Schlöben zeigt, dass es möglich ist

Schlöben ist ein Vorbild zumindest für den ländlichen Raum. Das meint auch Dr. Olaf Schümann. Als Effizienz-Experte bei der Thüringer Energie- und Green-Tech-Agentur Thega in Erfurt beschäftigt er sich damit, wie Thüringen unabhängiger von Erdöl, Kohle und Co. werden kann. Eine komplette Unabhängig hält er zwar derzeit für eine Utopie. „Schlöben zeigt aber, dass es prinzipiell geht.“Laut Dr.

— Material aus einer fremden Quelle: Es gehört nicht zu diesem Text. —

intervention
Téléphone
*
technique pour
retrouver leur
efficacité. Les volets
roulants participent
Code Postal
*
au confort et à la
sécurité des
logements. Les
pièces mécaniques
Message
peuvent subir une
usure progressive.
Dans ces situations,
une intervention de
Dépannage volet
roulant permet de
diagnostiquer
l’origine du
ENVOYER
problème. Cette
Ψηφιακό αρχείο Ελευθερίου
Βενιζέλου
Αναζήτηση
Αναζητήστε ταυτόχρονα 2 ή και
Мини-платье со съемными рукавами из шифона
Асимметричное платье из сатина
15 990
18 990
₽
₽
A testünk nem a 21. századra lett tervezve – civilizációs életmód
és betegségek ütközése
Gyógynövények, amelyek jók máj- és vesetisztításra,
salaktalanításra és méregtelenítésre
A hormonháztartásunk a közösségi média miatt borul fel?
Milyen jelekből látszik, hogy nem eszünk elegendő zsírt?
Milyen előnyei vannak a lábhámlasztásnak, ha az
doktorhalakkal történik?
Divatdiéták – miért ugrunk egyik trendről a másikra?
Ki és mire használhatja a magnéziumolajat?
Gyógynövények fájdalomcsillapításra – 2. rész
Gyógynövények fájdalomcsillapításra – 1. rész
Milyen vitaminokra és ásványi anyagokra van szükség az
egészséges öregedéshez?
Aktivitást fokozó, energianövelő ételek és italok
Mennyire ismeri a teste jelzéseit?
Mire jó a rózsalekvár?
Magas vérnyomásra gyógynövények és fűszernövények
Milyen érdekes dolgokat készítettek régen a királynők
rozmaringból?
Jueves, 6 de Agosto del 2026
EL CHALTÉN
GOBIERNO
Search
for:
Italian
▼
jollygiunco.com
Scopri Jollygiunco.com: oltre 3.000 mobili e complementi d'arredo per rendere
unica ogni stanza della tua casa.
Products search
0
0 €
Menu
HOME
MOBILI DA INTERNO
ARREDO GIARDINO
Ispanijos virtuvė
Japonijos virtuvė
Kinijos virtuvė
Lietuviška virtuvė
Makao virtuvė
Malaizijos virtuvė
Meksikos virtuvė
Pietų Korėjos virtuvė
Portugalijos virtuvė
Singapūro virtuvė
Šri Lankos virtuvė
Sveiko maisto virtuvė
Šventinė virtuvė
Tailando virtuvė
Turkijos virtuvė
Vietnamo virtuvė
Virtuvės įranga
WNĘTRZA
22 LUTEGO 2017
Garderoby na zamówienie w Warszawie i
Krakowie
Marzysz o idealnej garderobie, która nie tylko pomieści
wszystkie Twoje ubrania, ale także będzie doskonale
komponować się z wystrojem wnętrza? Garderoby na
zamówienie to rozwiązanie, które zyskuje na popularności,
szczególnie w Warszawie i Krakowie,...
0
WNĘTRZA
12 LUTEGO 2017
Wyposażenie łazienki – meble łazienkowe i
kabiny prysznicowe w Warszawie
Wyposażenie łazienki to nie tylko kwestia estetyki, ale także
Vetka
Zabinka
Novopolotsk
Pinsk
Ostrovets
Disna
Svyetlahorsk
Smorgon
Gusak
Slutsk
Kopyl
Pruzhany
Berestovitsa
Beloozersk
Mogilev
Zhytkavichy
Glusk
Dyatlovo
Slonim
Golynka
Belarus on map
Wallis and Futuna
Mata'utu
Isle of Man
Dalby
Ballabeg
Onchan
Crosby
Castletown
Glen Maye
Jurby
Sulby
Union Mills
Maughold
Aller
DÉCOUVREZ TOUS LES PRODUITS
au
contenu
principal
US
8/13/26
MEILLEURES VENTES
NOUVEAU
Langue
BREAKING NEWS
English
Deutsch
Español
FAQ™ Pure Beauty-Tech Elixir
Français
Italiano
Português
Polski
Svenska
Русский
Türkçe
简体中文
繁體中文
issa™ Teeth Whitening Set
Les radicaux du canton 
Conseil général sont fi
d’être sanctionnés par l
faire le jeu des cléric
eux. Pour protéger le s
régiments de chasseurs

Schümann müssten drei Strategien ineinander greifen, wobei weder die Lebensqualität leiden noch der Strompreis beträchtlich steigen dürfe. „Zuerst gilt es, Energie zu sparen“, sagt der Experte – durch bessere Dämmung der Häuser etwa oder eine intelligentere Verkehrsleitung. Zweitens gelte es, die Effizienz im Verbrauch zu erhöhen. Dies könne durch Wärmepumpen, eine intelligente Steuerung des Stromverbrauches oder eben Blockheizkraftwerke geschehen. Schließlich müsse weiter an der Erzeugung und Speicherung grüner Energien gearbeitet werden.Bürgermeister Perschke sieht sein Dorf jedoch nicht nur als Vorbild für den ländlichen Raum allein. Gerade die zentral erzeugte Fernwärme, etwa durch Satelliten-BHKW, könne den Energieverbrauch auch in Städten deutlich drücken.Von einem Windrad träumt er übrigens doch. Allerdings: es muss ein Bürgerwindrad sein.